Dal 4 marzo scorso i figliocci di Grillo hanno dilapidato un patrimonio trasformandosi in portatori d’acqua per la Lega, pur avendo Di Maio il doppio dei parlamentari di Salvini che è stato bravissimo a silenziare il dramma economico (l’Italia è in recessione), occupazionale e sociale inventandosi un nemico: lo straniero, il migrante, il nero, il rom. Il messaggio sta passando. Inseguire i razzisti non ha favorito il M5S, la fotocopia, bensì l’originale, la Lega. E ora Di Maio tenta di rinviare la resa dei conti interna con una mossa del cavallo, trasformando il movimento in un partito, con tanto di comitato centrale e una pratica ancor più stalinista verso il crescente dissenso. Un dissenso che però arriva anche dal padre nobile Grillo e dal fratello nobile Casaleggio. Chiamare democrazia diretta un imbroglio online non ha pagato. Se la lista di Salvini in Sardegna non ha raggiunto il 12% è perché la coalizione di destra ha rivitalizzato anche i morti (Berlusconi vicino al 9%), i sardisti e i fascisti targati Meloni. Ma il leader razzista giura che a Roma non cambierà alleanza, un portatore d’acqua fa comodo e dalle vasche di Di Maio ha ancora tanto da pescare e da portare a destra. Si aprirà un periodo di ulteriori conflitti nel governo, sul Tav, sulla flat tax stile Putin che penalizzerebbe operai e pensionati, sulla sciagurata autonomia che la Lega vuole concedere alle regioni più ricche con effetti devastanti sulla sanità, cioè sulla salute dei cittadini meridionali. Ma fino alle europee il “contratto” Lega-M5S probabilmente reggerà, in parallelo all’alleanza di natura opposta di Salvini con le altre destre che sta governando gran parte delle regioni. Reggerà, come ha dimostrato il salvataggio di Salvini dal processo per sequestro di migranti operato da Di Maio e condiviso online dal 60% dal popolo eletto da Casaleggio.

 

La Cgil di Landini unica diga
L’assenza di un’alternativa di sinistra regala il rancore sociale degli esclusi al populismo di destra e l’odio è una malattia contagiosa: il maestro di Foligno insulta il bambino con la pelle nera e lo offre al pubblico ludibrio dei bimbi bianchi che per fortuna non ci stanno e denunciano la discriminazione; la famiglia lombarda che accoglie un migrante è insultata e minacciata dai vicini sovranisti, il consigliere di Amelia alla cantante Emma che chiedeva di aprire i porti urla di aprire invece le sue cosce, magari a pagamento. I casi di esclusione, dalla scuola o magari dalla mensa, dei bambini immigrati, fioccano, la tenuta democratica vacilla.
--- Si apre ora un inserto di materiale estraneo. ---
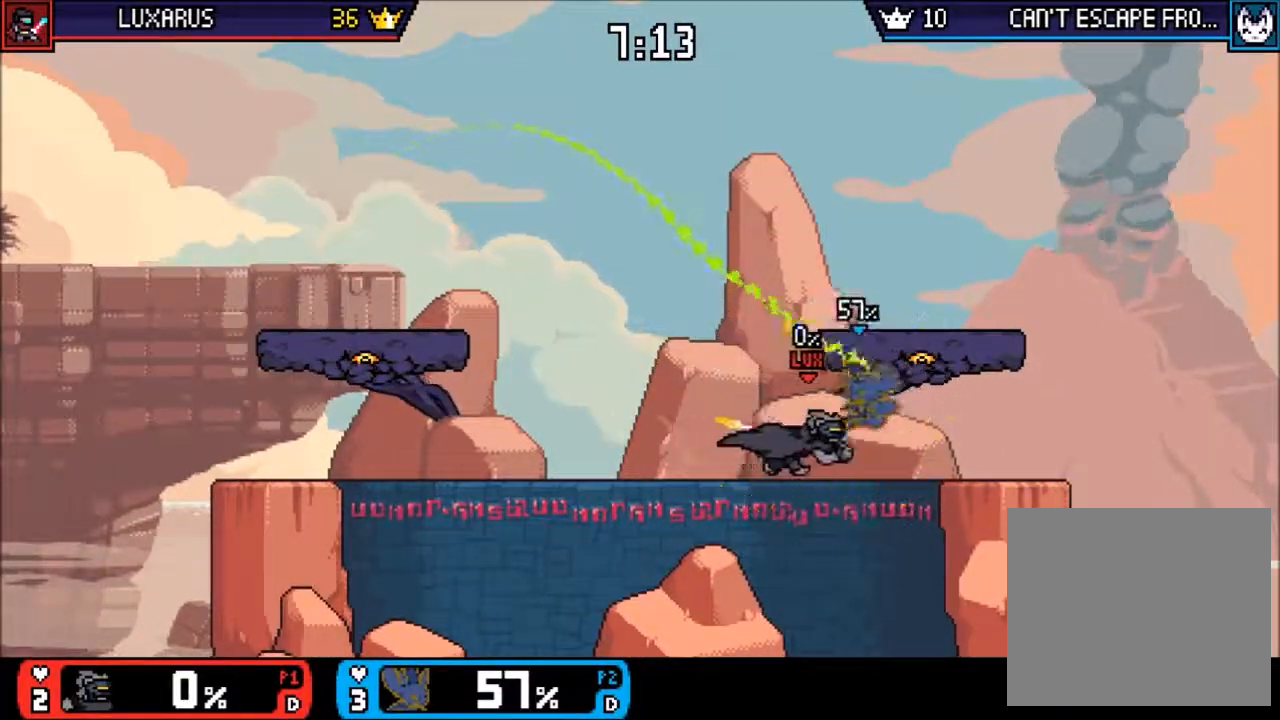
{"buttons": ["TRIANGLE"], "left_stick": "left", "right_stick": "center", "events": [[33, "left_stick", "center"], [133, "left_stick", "left"], [467, "TRIANGLE", "down"]]}
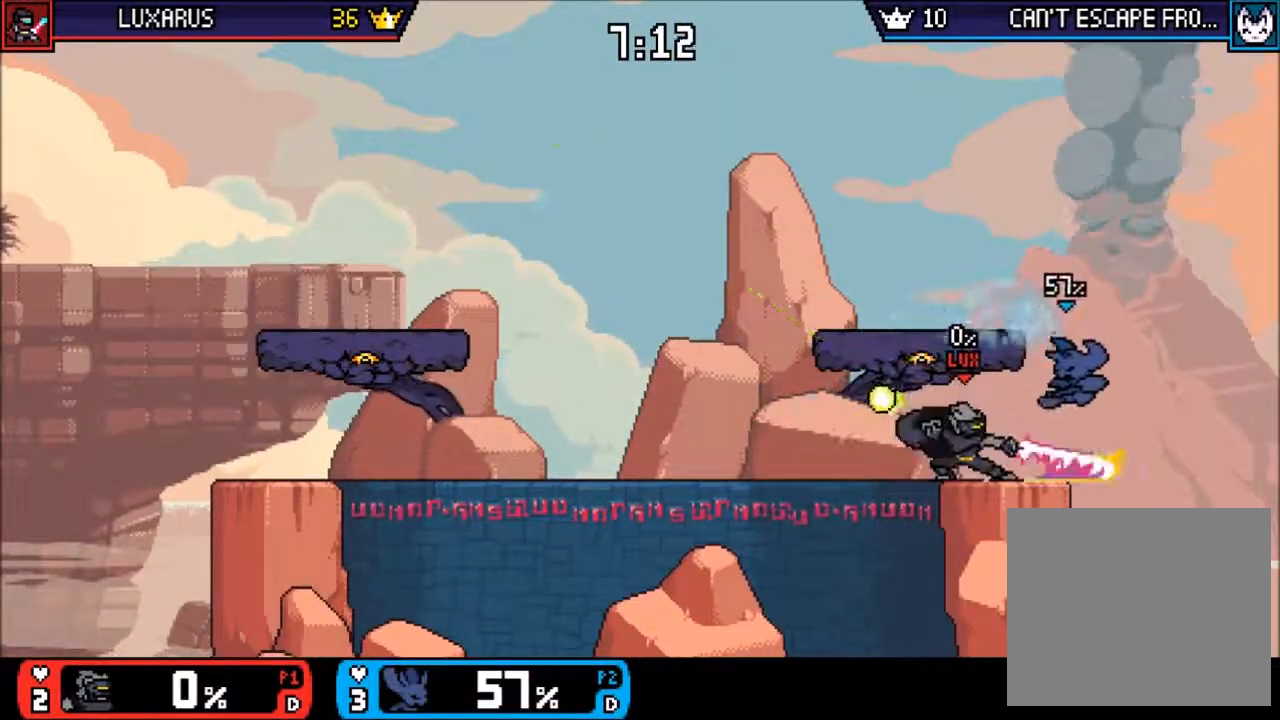
{"buttons": [], "left_stick": "left", "right_stick": "center", "events": [[67, "TRIANGLE", "up"], [117, "TRIANGLE", "down"], [217, "TRIANGLE", "up"], [317, "TRIANGLE", "down"], [417, "TRIANGLE", "up"]]}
Nel Pd domenica prossima si deciderà il nome del segretario. In pole position c’è il presidente del Lazio, Zingaretti, un buon amministratore che per vincere è disposto ad alleanze spregiudicate; dietro il fratello di Montalbano battono i piedi gli orfani di Renzi. Il quale sembra Berlusconi per come affronta i guai giudiziari della sua famiglia, non grida al complotto ma usa sinonimi. Contestualmente, va verso il ko il tentativo del sindaco di Napoli De Magistris di mettere insieme per le europee la galassia politica e sociale che si muove a sinistra del Pd. Non resta che sperare nella tenuta della diga rappresentata dalla nuova Cgil guidata da Maurizio Landini.